** Start of Entries supplied **

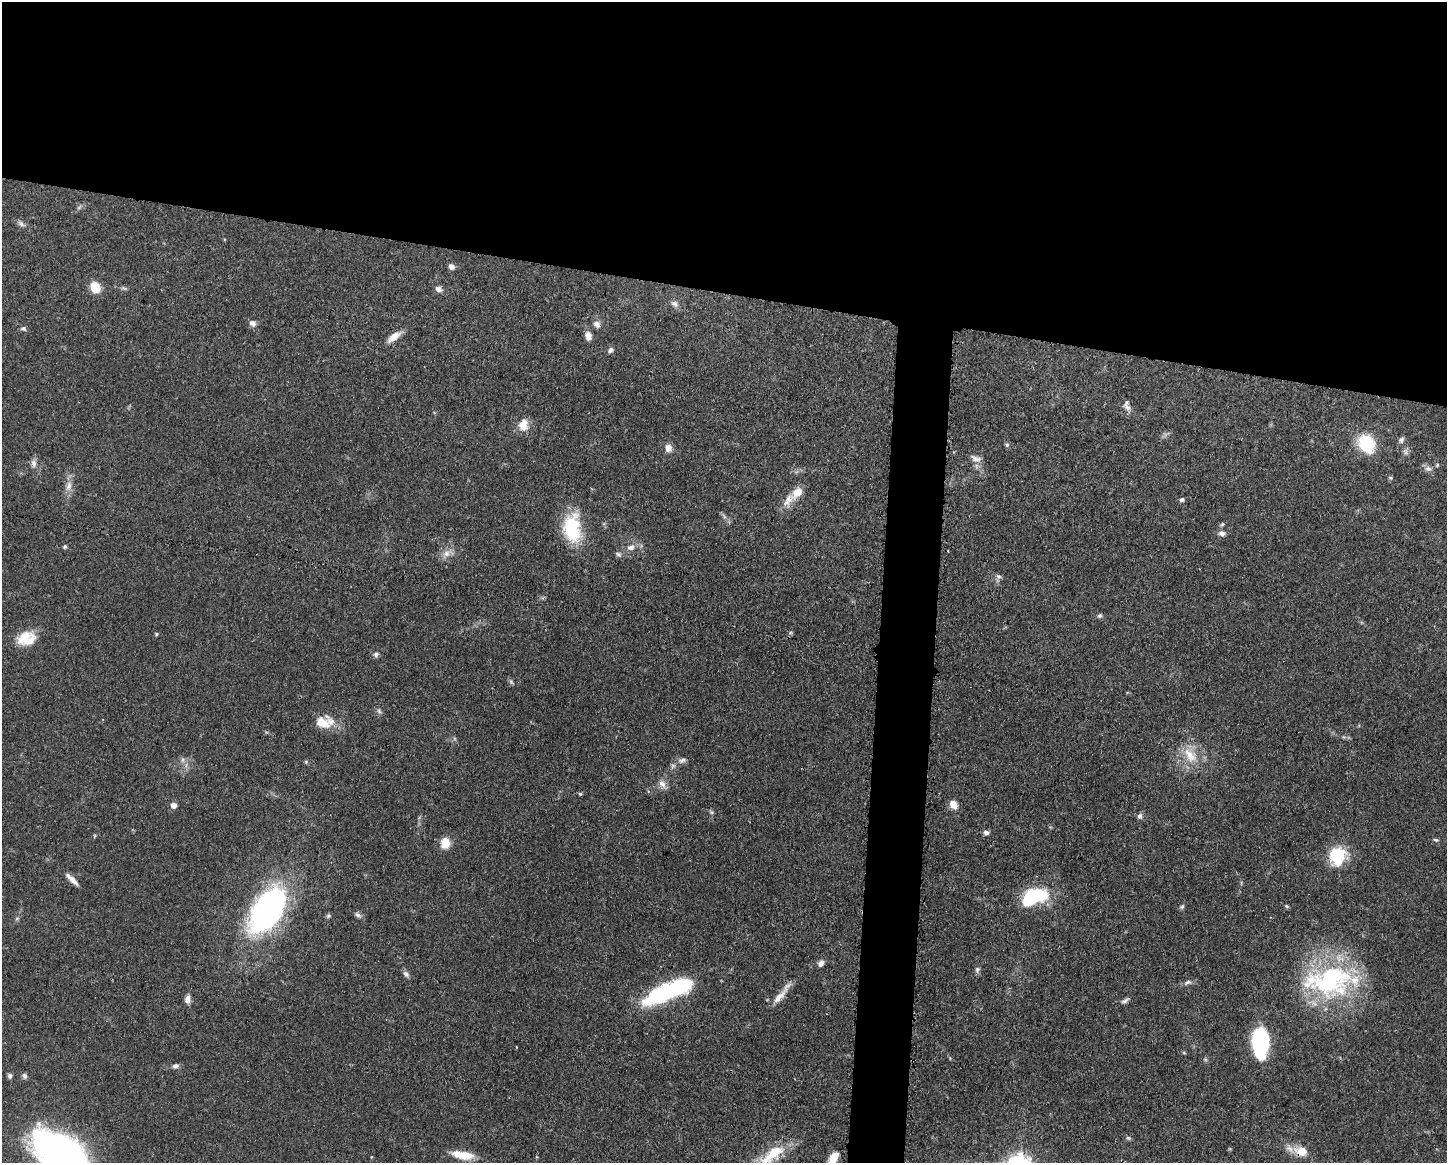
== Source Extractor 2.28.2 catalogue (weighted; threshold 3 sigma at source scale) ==
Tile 2 of 3 x 4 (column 2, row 1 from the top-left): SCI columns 1562-3006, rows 3486-4646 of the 4681 x 4647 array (HDU 1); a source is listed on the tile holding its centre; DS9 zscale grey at full resolution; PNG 1449 x 1165 px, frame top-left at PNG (2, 2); no overlay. Shown black and unused: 28% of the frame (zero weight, under 3 of 4 exposures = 1% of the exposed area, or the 3 px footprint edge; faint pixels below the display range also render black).
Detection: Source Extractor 2.28.2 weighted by HDU 2 'WHT'; one run over the whole footprint, this tile lists its part. Background 0.0544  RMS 0.0033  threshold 0.0148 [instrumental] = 3 sigma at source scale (4.5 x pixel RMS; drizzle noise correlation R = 1.50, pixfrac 1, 0.05/0.05 arcsec/px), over >= 5 px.
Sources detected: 92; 2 inside a brighter object's white glare — not listed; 4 inside a brighter listed object's ellipse — not listed separately; the other 86 listed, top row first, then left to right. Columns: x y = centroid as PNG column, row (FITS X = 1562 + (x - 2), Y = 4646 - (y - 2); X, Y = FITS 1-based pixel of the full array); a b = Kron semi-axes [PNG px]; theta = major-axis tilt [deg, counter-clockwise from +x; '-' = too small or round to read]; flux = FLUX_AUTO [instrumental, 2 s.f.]
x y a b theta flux
21 224 10 6 -33 1.2
451 267 7 6 - 1.5
95 288 12 9 -67 6.5
124 288 8 5 -19 0.67
438 289 9 7 -22 1.5
675 304 11 7 -37 1.5
253 323 9 7 -22 1.4
597 324 10 8 -40 1.6
23 329 8 6 -14 0.77
588 336 10 7 -82 2.7
394 337 19 8 37 3.4
610 350 8 6 52 0.98
1127 407 13 7 -32 1.8
523 425 15 11 84 4.5
1401 440 8 6 59 0.89
1367 444 25 19 -52 12
1007 445 6 5 - 0.55
668 448 8 7 - 2.5
1406 452 10 6 -64 0.97
976 458 16 7 -16 1.8
33 463 11 7 -84 1.6
1437 465 6 3 73 0.33
1428 469 10 7 -14 1.4
1390 478 6 5 - 0.48
69 486 16 8 78 2.8
797 493 19 11 48 4.4
1182 500 6 5 - 0.81
1222 524 6 5 - 0.54
572 528 37 22 -86 18
1222 533 9 7 -13 1.4
65 547 5 5 - 0.61
631 547 12 8 20 2.1
446 553 12 10 61 2.6
618 554 9 6 -30 0.88
998 576 8 6 -40 0.91
1100 616 7 6 - 0.73
790 633 6 3 19 0.48
156 634 5 4 - 0.38
24 638 26 14 38 7.1
376 654 7 6 - 0.95
511 682 9 4 -36 0.63
379 711 7 5 -47 0.76
322 723 22 18 7 6.3
1190 755 25 15 -53 8.3
183 760 7 4 89 0.79
682 760 13 7 16 1.7
306 762 6 4 -46 0.42
662 784 16 8 -50 2.1
580 794 5 5 - 0.43
953 804 9 7 -53 3.2
174 805 5 5 - 2.5
711 812 6 5 - 0.57
1140 816 8 7 - 0.99
986 833 7 6 - 1.1
95 836 5 3 - 0.36
1436 840 8 4 -25 0.53
445 842 11 9 89 5.9
1337 856 19 16 34 16
72 879 19 5 -43 2.5
1030 897 21 12 53 20
1286 906 6 5 - 0.44
1182 907 7 5 49 0.68
267 910 49 26 59 91
358 915 11 6 -37 1
328 916 7 5 4 0.6
17 918 6 4 19 0.48
821 963 9 6 47 1.5
977 970 9 6 82 0.9
406 974 10 6 -45 1.2
1330 981 72 39 3 57
1188 982 12 6 19 1.2
665 992 48 16 25 36
779 997 25 8 46 4.1
188 999 10 7 87 1.8
1125 1001 12 5 36 1
1260 1041 27 15 89 35
1184 1053 6 3 -19 0.37
175 1066 9 6 14 1.1
10 1076 6 5 - 0.9
24 1076 7 6 - 0.89
1128 1138 7 5 -18 0.68
60 1151 48 27 -24 140
1301 1151 20 14 -15 5.2
772 1154 40 16 36 12
462 1155 29 9 -9 6.5
833 1158 14 7 57 4.7
Overlapping masked pixels (flux is a lower limit): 1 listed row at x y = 1301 1151
Isophote crosses this tile's border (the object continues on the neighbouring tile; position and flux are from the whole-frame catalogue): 3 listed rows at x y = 60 1151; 772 1154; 833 1158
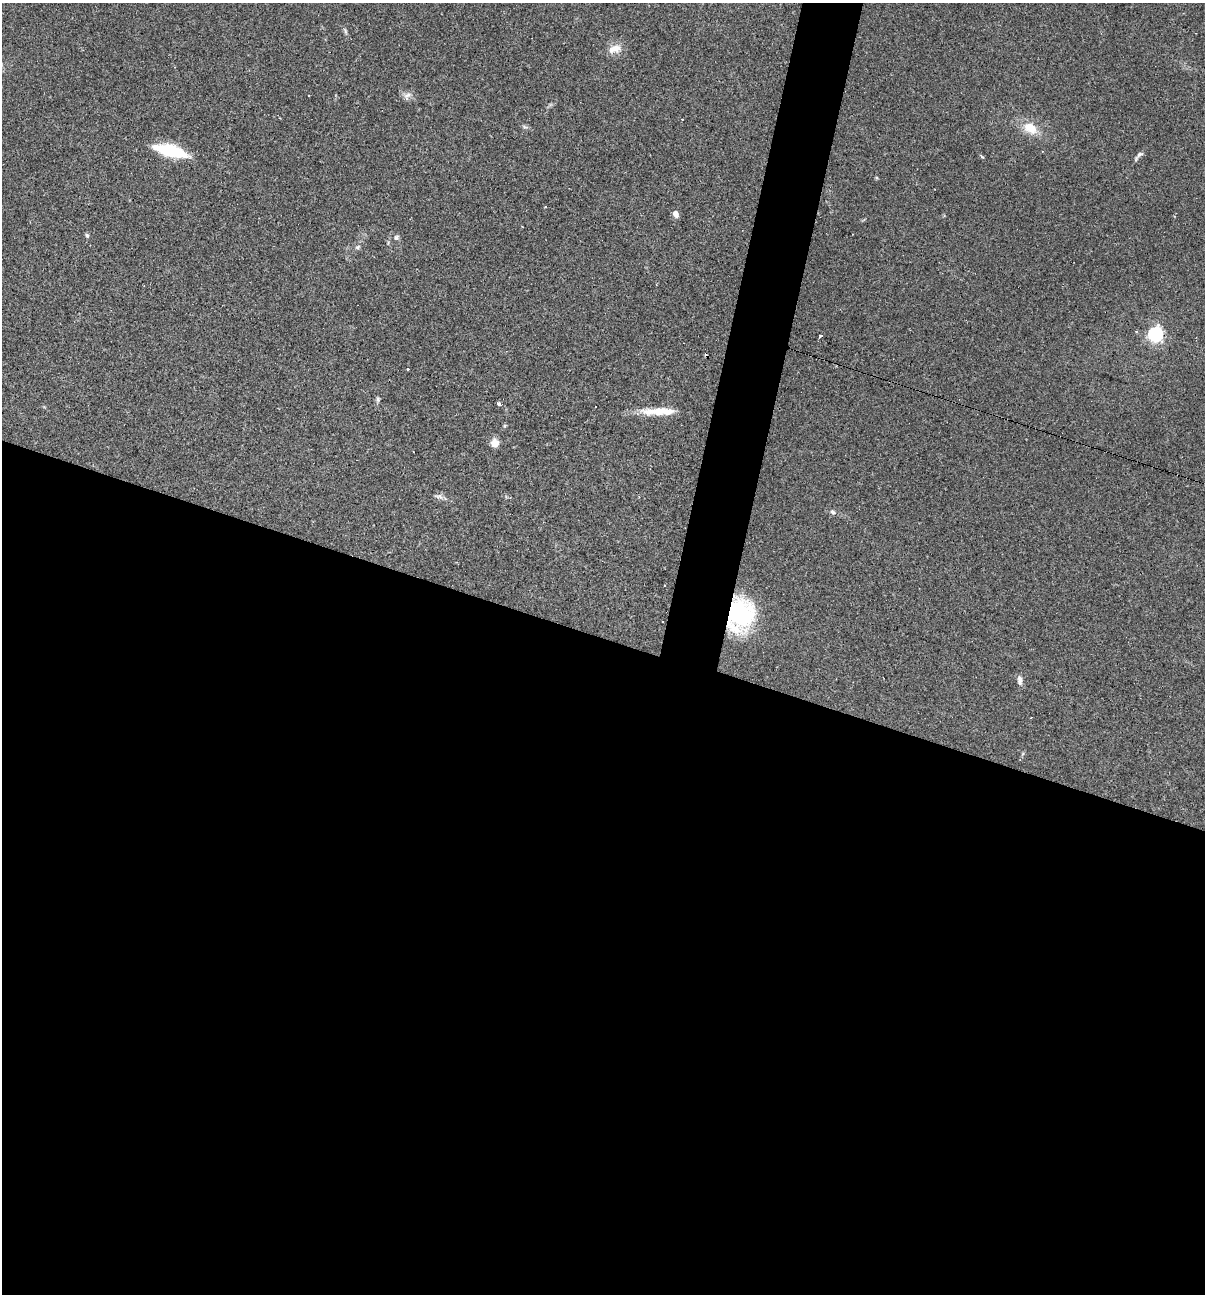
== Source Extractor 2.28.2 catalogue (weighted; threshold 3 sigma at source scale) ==
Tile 14 of 4 x 4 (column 2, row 4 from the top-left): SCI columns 1452-2654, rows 1-1292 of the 5183 x 5166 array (HDU 1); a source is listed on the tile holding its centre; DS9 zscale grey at full resolution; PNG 1207 x 1296 px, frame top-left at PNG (2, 3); no overlay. Shown black and unused: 54% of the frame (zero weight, under 2 of 3 exposures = <1% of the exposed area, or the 3 px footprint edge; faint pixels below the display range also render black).
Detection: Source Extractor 2.28.2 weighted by HDU 2 'WHT'; one run over the whole footprint, this tile lists its part. Background 0.0497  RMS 0.0052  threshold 0.0232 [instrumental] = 3 sigma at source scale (4.5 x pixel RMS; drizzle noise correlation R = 1.50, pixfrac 1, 0.05/0.05 arcsec/px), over >= 5 px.
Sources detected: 30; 5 cosmic-ray / hot-pixel residue — not listed; the other 25 listed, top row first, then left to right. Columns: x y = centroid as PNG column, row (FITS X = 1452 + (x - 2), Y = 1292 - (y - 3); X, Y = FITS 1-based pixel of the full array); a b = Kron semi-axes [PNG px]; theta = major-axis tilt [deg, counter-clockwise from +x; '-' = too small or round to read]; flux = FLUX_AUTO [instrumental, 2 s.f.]
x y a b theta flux
345 31 11 4 -65 1.1
614 49 17 10 16 5.6
407 95 12 8 40 2.4
682 119 3 3 - 0.45
525 127 8 3 -19 0.93
1030 128 19 13 -31 9.3
170 151 32 11 -14 28
1140 154 11 5 34 1.6
982 156 6 3 -44 0.56
676 214 8 6 -65 2.4
87 235 6 5 - 0.81
396 237 6 5 - 1.3
357 247 7 5 27 1
1155 334 6 6 - 140
820 336 4 3 - 1.2
408 369 3 3 - 1.7
378 399 7 5 78 1
499 404 4 3 - 12
658 411 43 8 1 12
505 426 5 4 - 0.67
495 443 8 8 - 4.8
439 497 13 4 -13 1.7
833 512 7 6 - 1.3
740 614 30 23 88 67
1020 680 13 6 -83 2.3
Overlapping masked pixels (flux is a lower limit): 1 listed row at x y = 740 614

** End of Entries supplied **

▶ [Written task] Reproduce all of the rows above, substituting "Sources found" for every occurrence of "Sources detected" and leaving everything else unchanged. Omit the pictures from your answer.

▶ [Exercise result]
== Source Extractor 2.28.2 catalogue (weighted; threshold 3 sigma at source scale) ==
Tile 2 of 3 x 4 (column 2, row 1 from the top-left): SCI columns 1562-3006, rows 3486-4646 of the 4681 x 4647 array (HDU 1); a source is listed on the tile holding its centre; DS9 zscale grey at full resolution; PNG 1449 x 1165 px, frame top-left at PNG (2, 2); no overlay. Shown black and unused: 28% of the frame (zero weight, under 3 of 4 exposures = 1% of the exposed area, or the 3 px footprint edge; faint pixels below the display range also render black).
Detection: Source Extractor 2.28.2 weighted by HDU 2 'WHT'; one run over the whole footprint, this tile lists its part. Background 0.0544  RMS 0.0033  threshold 0.0148 [instrumental] = 3 sigma at source scale (4.5 x pixel RMS; drizzle noise correlation R = 1.50, pixfrac 1, 0.05/0.05 arcsec/px), over >= 5 px.
Sources found: 92; 2 inside a brighter object's white glare — not listed; 4 inside a brighter listed object's ellipse — not listed separately; the other 86 listed, top row first, then left to right. Columns: x y = centroid as PNG column, row (FITS X = 1562 + (x - 2), Y = 4646 - (y - 2); X, Y = FITS 1-based pixel of the full array); a b = Kron semi-axes [PNG px]; theta = major-axis tilt [deg, counter-clockwise from +x; '-' = too small or round to read]; flux = FLUX_AUTO [instrumental, 2 s.f.]
x y a b theta flux
21 224 10 6 -33 1.2
451 267 7 6 - 1.5
95 288 12 9 -67 6.5
124 288 8 5 -19 0.67
438 289 9 7 -22 1.5
675 304 11 7 -37 1.5
253 323 9 7 -22 1.4
597 324 10 8 -40 1.6
23 329 8 6 -14 0.77
588 336 10 7 -82 2.7
394 337 19 8 37 3.4
610 350 8 6 52 0.98
1127 407 13 7 -32 1.8
523 425 15 11 84 4.5
1401 440 8 6 59 0.89
1367 444 25 19 -52 12
1007 445 6 5 - 0.55
668 448 8 7 - 2.5
1406 452 10 6 -64 0.97
976 458 16 7 -16 1.8
33 463 11 7 -84 1.6
1437 465 6 3 73 0.33
1428 469 10 7 -14 1.4
1390 478 6 5 - 0.48
69 486 16 8 78 2.8
797 493 19 11 48 4.4
1182 500 6 5 - 0.81
1222 524 6 5 - 0.54
572 528 37 22 -86 18
1222 533 9 7 -13 1.4
65 547 5 5 - 0.61
631 547 12 8 20 2.1
446 553 12 10 61 2.6
618 554 9 6 -30 0.88
998 576 8 6 -40 0.91
1100 616 7 6 - 0.73
790 633 6 3 19 0.48
156 634 5 4 - 0.38
24 638 26 14 38 7.1
376 654 7 6 - 0.95
511 682 9 4 -36 0.63
379 711 7 5 -47 0.76
322 723 22 18 7 6.3
1190 755 25 15 -53 8.3
183 760 7 4 89 0.79
682 760 13 7 16 1.7
306 762 6 4 -46 0.42
662 784 16 8 -50 2.1
580 794 5 5 - 0.43
953 804 9 7 -53 3.2
174 805 5 5 - 2.5
711 812 6 5 - 0.57
1140 816 8 7 - 0.99
986 833 7 6 - 1.1
95 836 5 3 - 0.36
1436 840 8 4 -25 0.53
445 842 11 9 89 5.9
1337 856 19 16 34 16
72 879 19 5 -43 2.5
1030 897 21 12 53 20
1286 906 6 5 - 0.44
1182 907 7 5 49 0.68
267 910 49 26 59 91
358 915 11 6 -37 1
328 916 7 5 4 0.6
17 918 6 4 19 0.48
821 963 9 6 47 1.5
977 970 9 6 82 0.9
406 974 10 6 -45 1.2
1330 981 72 39 3 57
1188 982 12 6 19 1.2
665 992 48 16 25 36
779 997 25 8 46 4.1
188 999 10 7 87 1.8
1125 1001 12 5 36 1
1260 1041 27 15 89 35
1184 1053 6 3 -19 0.37
175 1066 9 6 14 1.1
10 1076 6 5 - 0.9
24 1076 7 6 - 0.89
1128 1138 7 5 -18 0.68
60 1151 48 27 -24 140
1301 1151 20 14 -15 5.2
772 1154 40 16 36 12
462 1155 29 9 -9 6.5
833 1158 14 7 57 4.7
Overlapping masked pixels (flux is a lower limit): 1 listed row at x y = 1301 1151
Isophote crosses this tile's border (the object continues on the neighbouring tile; position and flux are from the whole-frame catalogue): 3 listed rows at x y = 60 1151; 772 1154; 833 1158
== Source Extractor 2.28.2 catalogue (weighted; threshold 3 sigma at source scale) ==
Tile 14 of 4 x 4 (column 2, row 4 from the top-left): SCI columns 1452-2654, rows 1-1292 of the 5183 x 5166 array (HDU 1); a source is listed on the tile holding its centre; DS9 zscale grey at full resolution; PNG 1207 x 1296 px, frame top-left at PNG (2, 3); no overlay. Shown black and unused: 54% of the frame (zero weight, under 2 of 3 exposures = <1% of the exposed area, or the 3 px footprint edge; faint pixels below the display range also render black).
Detection: Source Extractor 2.28.2 weighted by HDU 2 'WHT'; one run over the whole footprint, this tile lists its part. Background 0.0497  RMS 0.0052  threshold 0.0232 [instrumental] = 3 sigma at source scale (4.5 x pixel RMS; drizzle noise correlation R = 1.50, pixfrac 1, 0.05/0.05 arcsec/px), over >= 5 px.
Sources found: 30; 5 cosmic-ray / hot-pixel residue — not listed; the other 25 listed, top row first, then left to right. Columns: x y = centroid as PNG column, row (FITS X = 1452 + (x - 2), Y = 1292 - (y - 3); X, Y = FITS 1-based pixel of the full array); a b = Kron semi-axes [PNG px]; theta = major-axis tilt [deg, counter-clockwise from +x; '-' = too small or round to read]; flux = FLUX_AUTO [instrumental, 2 s.f.]
x y a b theta flux
345 31 11 4 -65 1.1
614 49 17 10 16 5.6
407 95 12 8 40 2.4
682 119 3 3 - 0.45
525 127 8 3 -19 0.93
1030 128 19 13 -31 9.3
170 151 32 11 -14 28
1140 154 11 5 34 1.6
982 156 6 3 -44 0.56
676 214 8 6 -65 2.4
87 235 6 5 - 0.81
396 237 6 5 - 1.3
357 247 7 5 27 1
1155 334 6 6 - 140
820 336 4 3 - 1.2
408 369 3 3 - 1.7
378 399 7 5 78 1
499 404 4 3 - 12
658 411 43 8 1 12
505 426 5 4 - 0.67
495 443 8 8 - 4.8
439 497 13 4 -13 1.7
833 512 7 6 - 1.3
740 614 30 23 88 67
1020 680 13 6 -83 2.3
Overlapping masked pixels (flux is a lower limit): 1 listed row at x y = 740 614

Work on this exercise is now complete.